• Data to process:
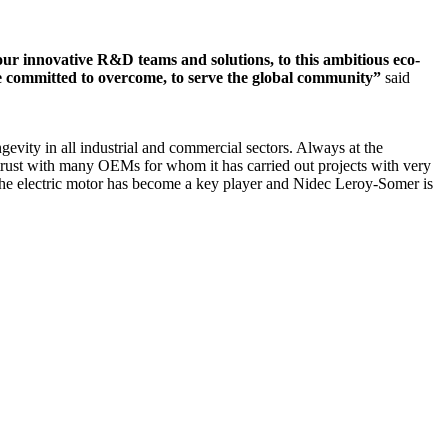
 our innovative R&D teams and solutions, to this ambitious eco-
are committed to overcome, to serve the global community”
said
vity in all industrial and commercial sectors. Always at the
of trust with many OEMs for whom it has carried out projects with very
, the electric motor has become a key player and Nidec Leroy-Somer is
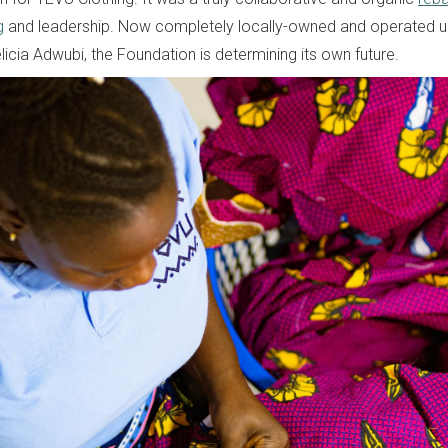
g
and leadership. Now completely locally-owned and operated u
licia Adwubi, the Foundation is determining its own future.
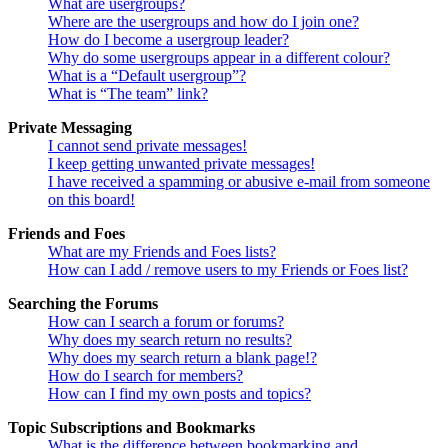
What are usergroups?
Where are the usergroups and how do I join one?
How do I become a usergroup leader?
Why do some usergroups appear in a different colour?
What is a “Default usergroup”?
What is “The team” link?
Private Messaging
I cannot send private messages!
I keep getting unwanted private messages!
I have received a spamming or abusive e-mail from someone
on this board!
Friends and Foes
What are my Friends and Foes lists?
How can I add / remove users to my Friends or Foes list?
Searching the Forums
How can I search a forum or forums?
Why does my search return no results?
Why does my search return a blank page!?
How do I search for members?
How can I find my own posts and topics?
Topic Subscriptions and Bookmarks
What is the difference between bookmarking and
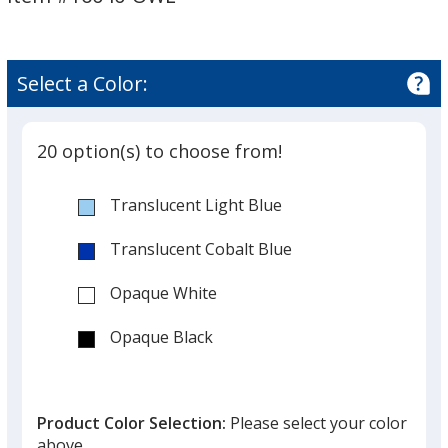
Owl
Owl
Select a Color:
20 option(s) to choose from!
Translucent Light Blue
Translucent Cobalt Blue
Opaque White
Opaque Black
Translucent Red
Product Color Selection:
Please select your color
Opaque Red
above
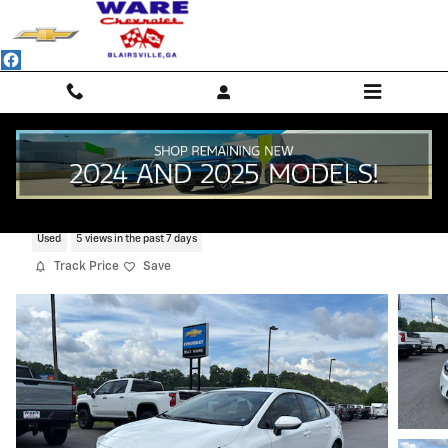
Skip to main content
2025 Toyota Corolla LE
Used
5 views in the past 7 days
Track Price
Save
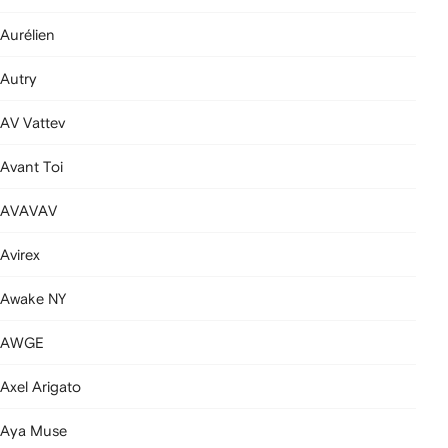
Aurélien
Autry
AV Vattev
Avant Toi
AVAVAV
Avirex
Awake NY
AWGE
Axel Arigato
Aya Muse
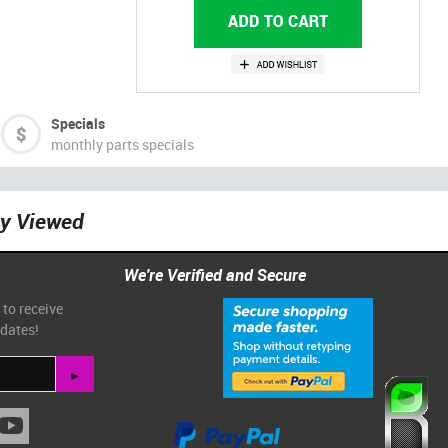
Specials
monthly parts specials
ly Viewed
We're Verified and Secure
 to receive
pdates!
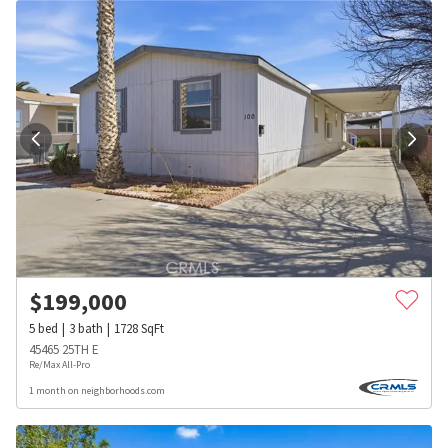
$
199,000
5
bed
3
bath
1728
SqFt
45465 25TH E
Re/Max All-Pro
1 month on neighborhoods.com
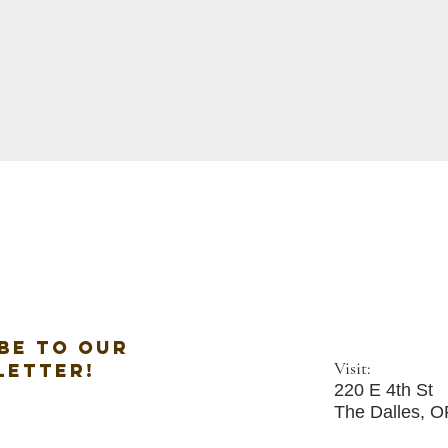
be to our
Visit:
letter!
220 E 4th St
The Dalles, 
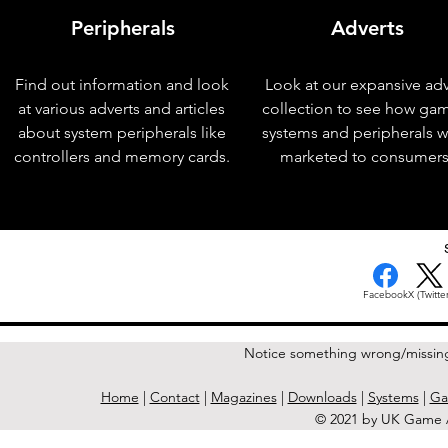
Peripherals
Adverts
Find out information and look
Look at our expansive adv
at various adverts and articles
collection to see how ga
about system peripherals like
systems and peripherals 
controllers and memory cards.
marketed to consumers
< Previous Issue
Facebook
X (Twitter
Notice something wrong/missin
Home
|
Contact
|
Magazines
|
Downloads
|
Systems
|
Ga
© 2021 by UK Game A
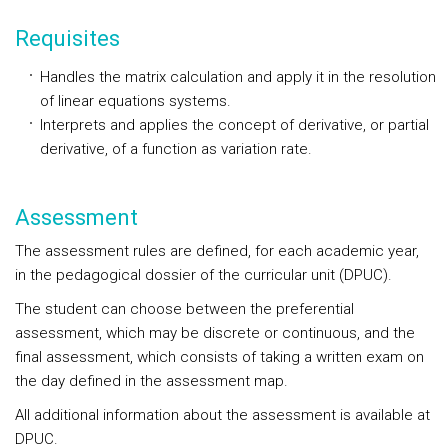
Requisites
Handles the matrix calculation and apply it in the resolution
of linear equations systems.
Interprets and applies the concept of derivative, or partial
derivative, of a function as variation rate.
Assessment
The assessment rules are defined, for each academic year,
in the pedagogical dossier of the curricular unit (DPUC).
The student can choose between the preferential
assessment, which may be discrete or continuous, and the
final assessment, which consists of taking a written exam on
the day defined in the assessment map.
All additional information about the assessment is available at
DPUC.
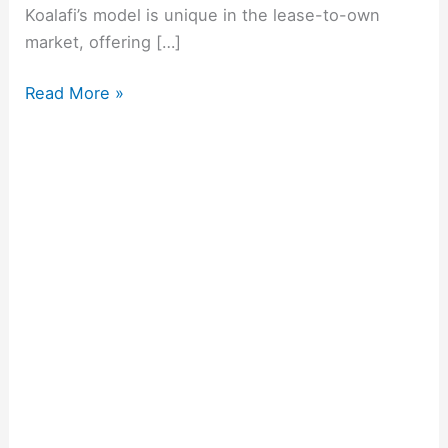
Koalafi’s model is unique in the lease-to-own
market, offering […]
Read More »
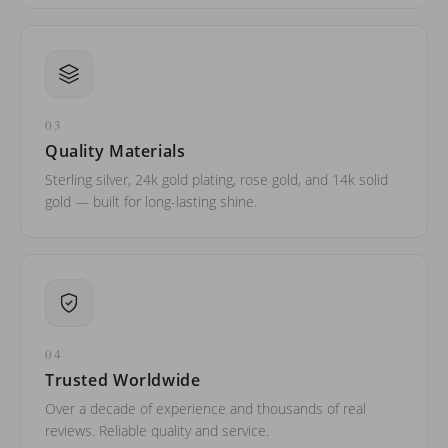
03
Quality Materials
Sterling silver, 24k gold plating, rose gold, and 14k solid
gold — built for long-lasting shine.
04
Trusted Worldwide
Over a decade of experience and thousands of real
reviews. Reliable quality and service.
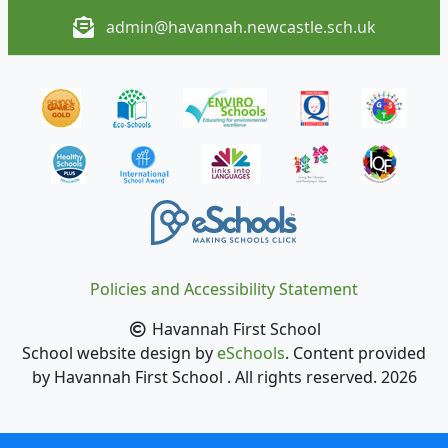
admin@havannah.newcastle.sch.uk
Policies and Accessibility Statement
Havannah First School
School website design by
eSchools
. Content provided
by Havannah First School . All rights reserved. 2026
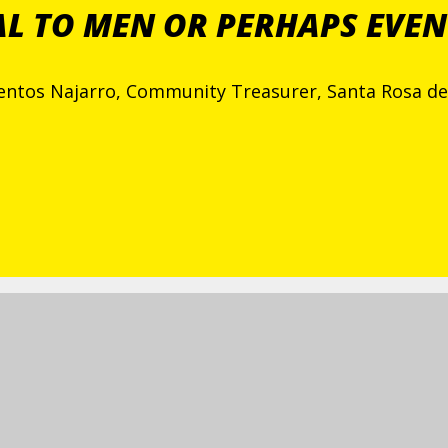
AL TO MEN OR PERHAPS EVEN
ientos Najarro, Community Treasurer, Santa Rosa 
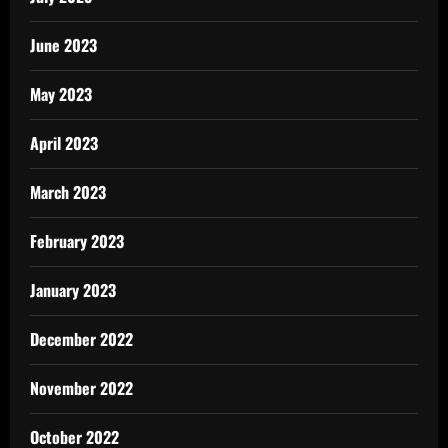
June 2023
May 2023
April 2023
March 2023
February 2023
January 2023
December 2022
November 2022
October 2022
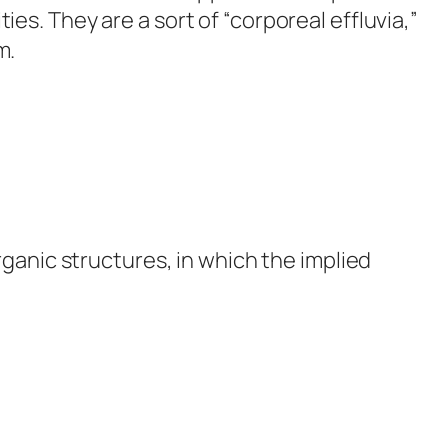
s. They are a sort of “corporeal effluvia,”
m.
rganic structures, in which the implied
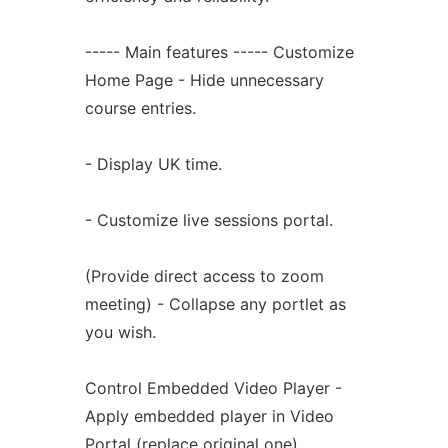
----- Main features ----- Customize
Home Page - Hide unnecessary
course entries.
- Display UK time.
- Customize live sessions portal.
(Provide direct access to zoom
meeting) - Collapse any portlet as
you wish.
Control Embedded Video Player -
Apply embedded player in Video
Portal (replace original one).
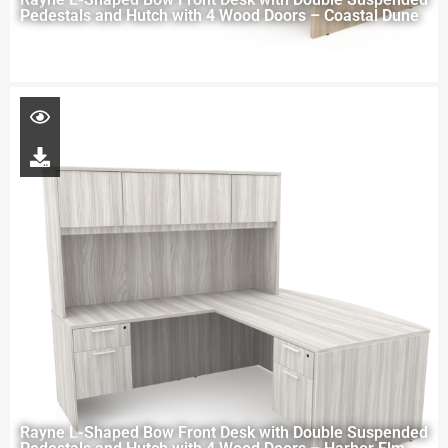
Pedestals and Hutch with 4 Wood Doors – Coastal Dune
Rayne L-Shaped Bow Front Desk with Double Suspended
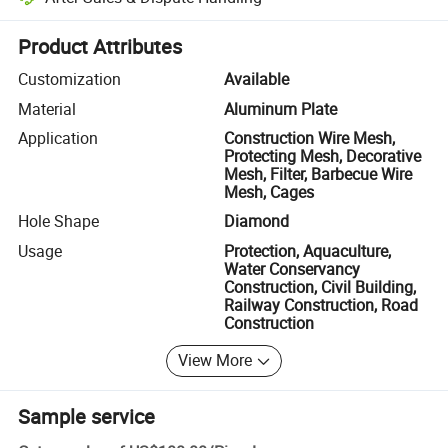
Platform-assisted dispute resolution, including refunds or returns whe
Product Attributes
Customization
Available
Material
Aluminum Plate
Application
Construction Wire Mesh,
Protecting Mesh, Decorative
Mesh, Filter, Barbecue Wire
Mesh, Cages
Hole Shape
Diamond
Usage
Protection, Aquaculture,
Water Conservancy
Construction, Civil Building,
Railway Construction, Road
Construction
View More
Sample service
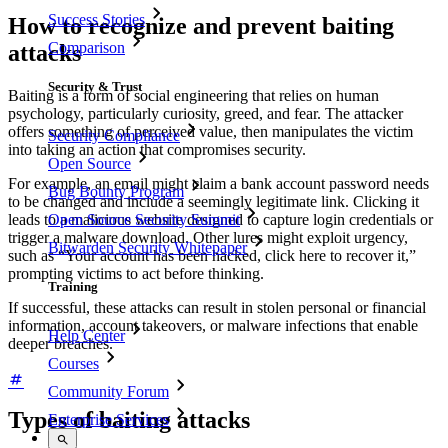
Success Stories
How to recognize and prevent baiting
Comparison
attacks
Security & Trust
Baiting is a form of social engineering that relies on human
psychology, particularly curiosity, greed, and fear. The attacker
offers something of perceived value, then manipulates the victim
Security Compliance
into taking an action that compromises security.
Open Source
For example, an email might claim a bank account password needs
Bug Bounty Program
to be changed and include a seemingly legitimate link. Clicking it
Open Source Security Summit
leads to a malicious website designed to capture login credentials or
trigger a malware download. Other lures might exploit urgency,
Bitwarden Security Whitepaper
such as “Your account has been hacked, click here to recover it,”
prompting victims to act before thinking.
Training
If successful, these attacks can result in stolen personal or financial
information, account takeovers, or malware infections that enable
Help Center
deeper breaches.
Courses
Community Forum
Types of baiting attacks
Enterprise Services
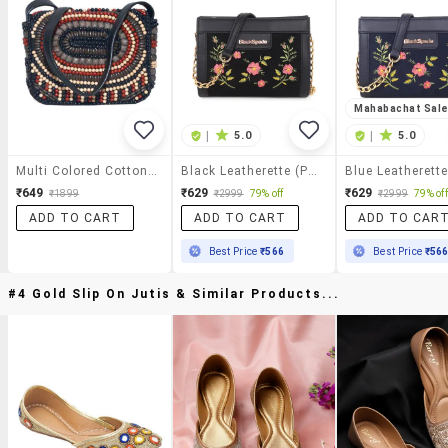
Mahabachat Sal
|
5.0
|
5.0
Multi Colored Cotton Regular Sling Bag
Black Leatherette (pu) Sling Bag
₹649
₹629
₹629
₹1899
₹2999
79% off
₹2999
79% off
ADD TO CART
ADD TO CART
ADD TO CAR
Best Price
₹566
Best Price
₹56
#4 Gold Slip On Jutis & Similar Products...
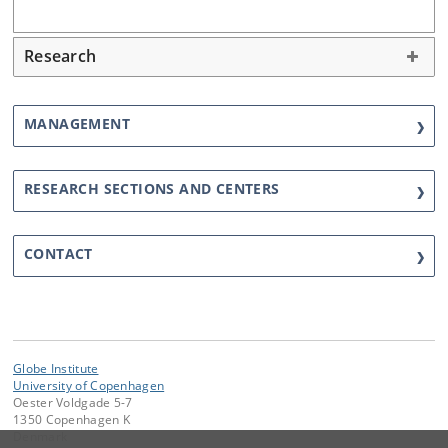
Research
MANAGEMENT
RESEARCH SECTIONS AND CENTERS
CONTACT
Globe Institute
University of Copenhagen
Oester Voldgade 5-7
1350 Copenhagen K
Denmark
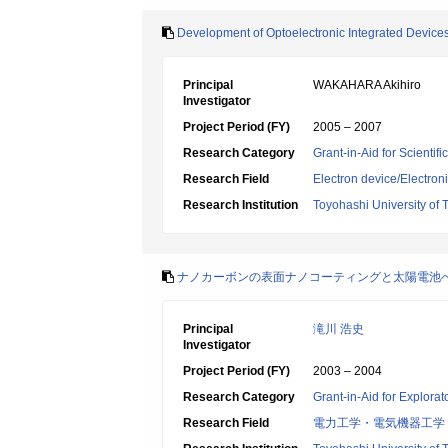
Development of Optoelectronic Integrated Device
Principal
WAKAHARA Akihiro
Investigator
Project Period (FY)
2005 – 2007
Research Category
Grant-in-Aid for Scientif
Research Field
Electron device/Electron
Research Institution
Toyohashi University of
ナノカーボンの表面ナノコーティングと太陽電池
Principal
滝川 浩史
Investigator
Project Period (FY)
2003 – 2004
Research Category
Grant-in-Aid for Explora
Research Field
電力工学・電気機器工学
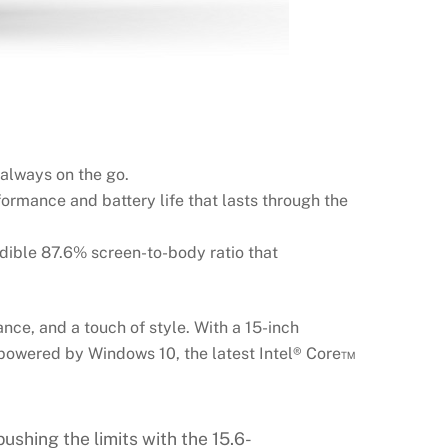
 always on the go.
ormance and battery life that lasts through the
edible 87.6% screen-to-body ratio that
ce, and a touch of style. With a 15-inch
is powered by Windows 10, the latest Intel® Core™
ushing the limits with the 15.6-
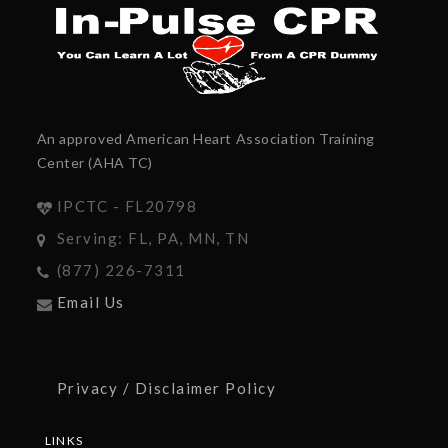
An approved American Heart Association Training
Center (AHA TC)
IPCTC - FL20798
Serving: FL, PA, MN, TN
(877) 226-7311
Email Us
Privacy / Disclaimer Policy
LINKS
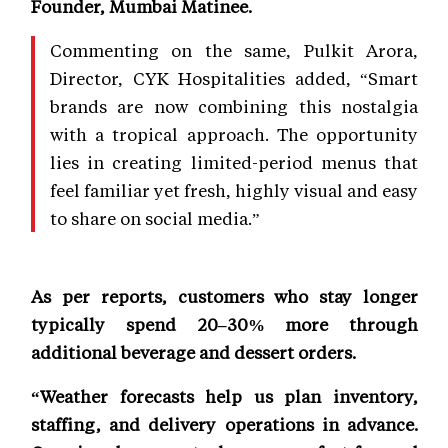
Founder, Mumbai Matinee.
Commenting on the same, Pulkit Arora,
Director, CYK Hospitalities added, “Smart
brands are now combining this nostalgia
with a tropical approach. The opportunity
lies in creating limited-period menus that
feel familiar yet fresh, highly visual and easy
to share on social media.”
As per reports, customers who stay longer
typically spend 20–30% more through
additional beverage and dessert orders.
“Weather forecasts help us plan inventory,
staffing, and delivery operations in advance.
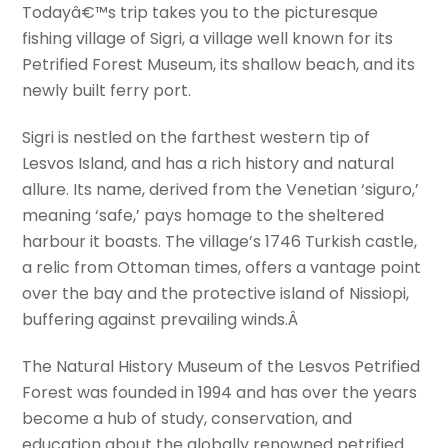
Todayâ€™s trip takes you to the picturesque
fishing village of Sigri, a village well known for its
Petrified Forest Museum, its shallow beach, and its
newly built ferry port.
Sigri is nestled on the farthest western tip of
Lesvos Island, and has a rich history and natural
allure. Its name, derived from the Venetian ‘siguro,’
meaning ‘safe,’ pays homage to the sheltered
harbour it boasts. The village’s 1746 Turkish castle,
a relic from Ottoman times, offers a vantage point
over the bay and the protective island of Nissiopi,
buffering against prevailing winds.Â
The Natural History Museum of the Lesvos Petrified
Forest was founded in 1994 and has over the years
become a hub of study, conservation, and
education about the globally renowned petrified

• What the task requires:
Return each line of the data above that contains the word "this".

• Final answer:
 our innovative R&D teams and solutions, to this ambitious eco-
on this board!
brands are now combining this nostalgia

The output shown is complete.